Case for improved funding to pure Sciences research in India

research, india, funding

PC: dailymail.co.uk

The GDP to higher education spending ratio in India is among the lowest in the world. The budget spend on research on pure sciences is so little that innovation in fields like biotechnology is a distant dream for the country. The same Indian students, when they go to foreign universities, are best performers in the fields of research and innovation. The funding for some top institutes like IITs, IIMs, NITs, and IIITs are at satisfactory level but they are not enough to put them on the map of top universities in the world. Nuclear scientist Anil Kakodkar, who in 2011 headed a panel set up to upgrade the quality of research and further development of IITs said that there is a huge demographic dividend in the country and if you want to leverage that demographic dividend you must create value out of the capability of the youth, that in turn can be done by intervening in higher education.

The prestigious Indian Institute of Science (IIS) and Indian Institutes of Science Education and Research (IISERs) do not get enough funds to perform high quality research. The higher education is in the concurrent list so ideally the central government, as well as the state government, should provide funds for it. But the problem is that the state governments are also not giving substantial funds to state universities and other institutions of higher education. Most of the state universities today are self-financed and there is hardly any funding for research in these institutions. The Modi government is trying to solve the funding problems as it selected two of the IITs (Bombay and Delhi) for the list of Institutes of Eminence. They are now eligible for more grants to catapult them to world rankings. Before the proposal of the Institutes of Eminence was finalized, the government had floated “Project Vishwajeet”, which was also focused on providing more grants to IITs as part of efforts to develop them into world-class institutions.

In the very beginning, there were very few institutions of higher education and research in the country. So the funding was limited to institutions like IITs and IIMs. The government’s favorable attitude towards the professional institutions which provide engineering and management degrees gets them more funding. But the funding to pure sciences research institutions and universities are very little in comparison to these institutes. The institutions of Humanities and social sciences which are very important for 21st-century soft skills are also dried up of funding. As India plans to get rid of its elitist civil services, the research in the field of public policy will be required. In the countries like the United States, there is a greater link between academic research and government policies, Indian institutions also need to scale up their research in public policy and for this, a healthy funding from the government is a necessity. 

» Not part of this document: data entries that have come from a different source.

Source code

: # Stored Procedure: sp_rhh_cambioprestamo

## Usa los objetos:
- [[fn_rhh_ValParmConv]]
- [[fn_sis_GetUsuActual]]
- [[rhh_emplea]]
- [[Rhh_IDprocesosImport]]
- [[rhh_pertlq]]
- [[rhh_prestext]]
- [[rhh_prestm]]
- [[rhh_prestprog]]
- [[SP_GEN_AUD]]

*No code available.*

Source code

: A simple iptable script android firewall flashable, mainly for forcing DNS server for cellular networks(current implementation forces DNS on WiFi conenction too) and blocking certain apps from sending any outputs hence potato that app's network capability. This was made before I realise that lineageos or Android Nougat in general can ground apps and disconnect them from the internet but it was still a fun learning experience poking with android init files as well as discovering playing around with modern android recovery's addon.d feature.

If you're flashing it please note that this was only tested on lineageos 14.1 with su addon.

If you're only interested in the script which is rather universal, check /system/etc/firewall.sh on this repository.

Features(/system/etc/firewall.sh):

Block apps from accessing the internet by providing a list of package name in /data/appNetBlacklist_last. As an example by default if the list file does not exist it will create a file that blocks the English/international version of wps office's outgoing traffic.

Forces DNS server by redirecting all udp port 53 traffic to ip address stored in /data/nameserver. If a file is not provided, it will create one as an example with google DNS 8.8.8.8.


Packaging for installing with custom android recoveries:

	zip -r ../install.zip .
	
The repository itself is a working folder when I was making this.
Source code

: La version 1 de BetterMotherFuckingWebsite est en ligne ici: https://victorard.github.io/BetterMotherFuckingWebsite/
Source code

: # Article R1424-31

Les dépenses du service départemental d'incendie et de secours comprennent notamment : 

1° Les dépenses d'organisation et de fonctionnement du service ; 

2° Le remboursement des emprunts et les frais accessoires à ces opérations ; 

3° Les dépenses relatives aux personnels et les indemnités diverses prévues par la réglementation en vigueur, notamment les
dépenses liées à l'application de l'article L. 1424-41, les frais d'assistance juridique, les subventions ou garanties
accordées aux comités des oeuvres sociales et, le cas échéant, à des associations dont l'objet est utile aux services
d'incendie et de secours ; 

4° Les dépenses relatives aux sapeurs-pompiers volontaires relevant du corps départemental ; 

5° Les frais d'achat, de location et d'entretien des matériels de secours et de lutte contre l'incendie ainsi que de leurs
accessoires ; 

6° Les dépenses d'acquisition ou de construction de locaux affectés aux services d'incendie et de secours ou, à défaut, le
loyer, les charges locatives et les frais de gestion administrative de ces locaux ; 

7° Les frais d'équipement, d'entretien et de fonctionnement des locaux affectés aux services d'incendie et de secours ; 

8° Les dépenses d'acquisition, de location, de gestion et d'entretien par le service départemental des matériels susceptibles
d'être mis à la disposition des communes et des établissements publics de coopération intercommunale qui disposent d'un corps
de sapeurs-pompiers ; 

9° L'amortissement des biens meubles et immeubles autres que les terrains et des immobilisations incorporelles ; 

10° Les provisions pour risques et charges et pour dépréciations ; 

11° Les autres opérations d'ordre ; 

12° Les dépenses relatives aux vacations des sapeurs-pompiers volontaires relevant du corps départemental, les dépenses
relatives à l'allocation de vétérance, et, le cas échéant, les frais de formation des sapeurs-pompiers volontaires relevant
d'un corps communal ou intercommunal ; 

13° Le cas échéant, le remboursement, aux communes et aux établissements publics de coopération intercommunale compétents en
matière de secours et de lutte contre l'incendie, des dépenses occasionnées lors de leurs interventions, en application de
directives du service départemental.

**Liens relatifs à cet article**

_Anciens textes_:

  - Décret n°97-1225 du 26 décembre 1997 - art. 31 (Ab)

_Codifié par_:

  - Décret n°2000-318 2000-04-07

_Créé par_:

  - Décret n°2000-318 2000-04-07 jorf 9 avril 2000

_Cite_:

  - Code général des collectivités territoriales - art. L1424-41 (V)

If India does not scale up its funding for pure sciences then the country will end up producing only executives not innovators. Why it is that an Indian could become CEO of Google but the country could not built a company like Google. This is due to the lack of funding to pure sciences. The institutes like IITs should also diversify their areas to disciplines like public policy and economics to serve the best interest of the country. As these institutes are not politicized so they will not be divided along political lines and produce best pragmatic researches for the benefit of the people.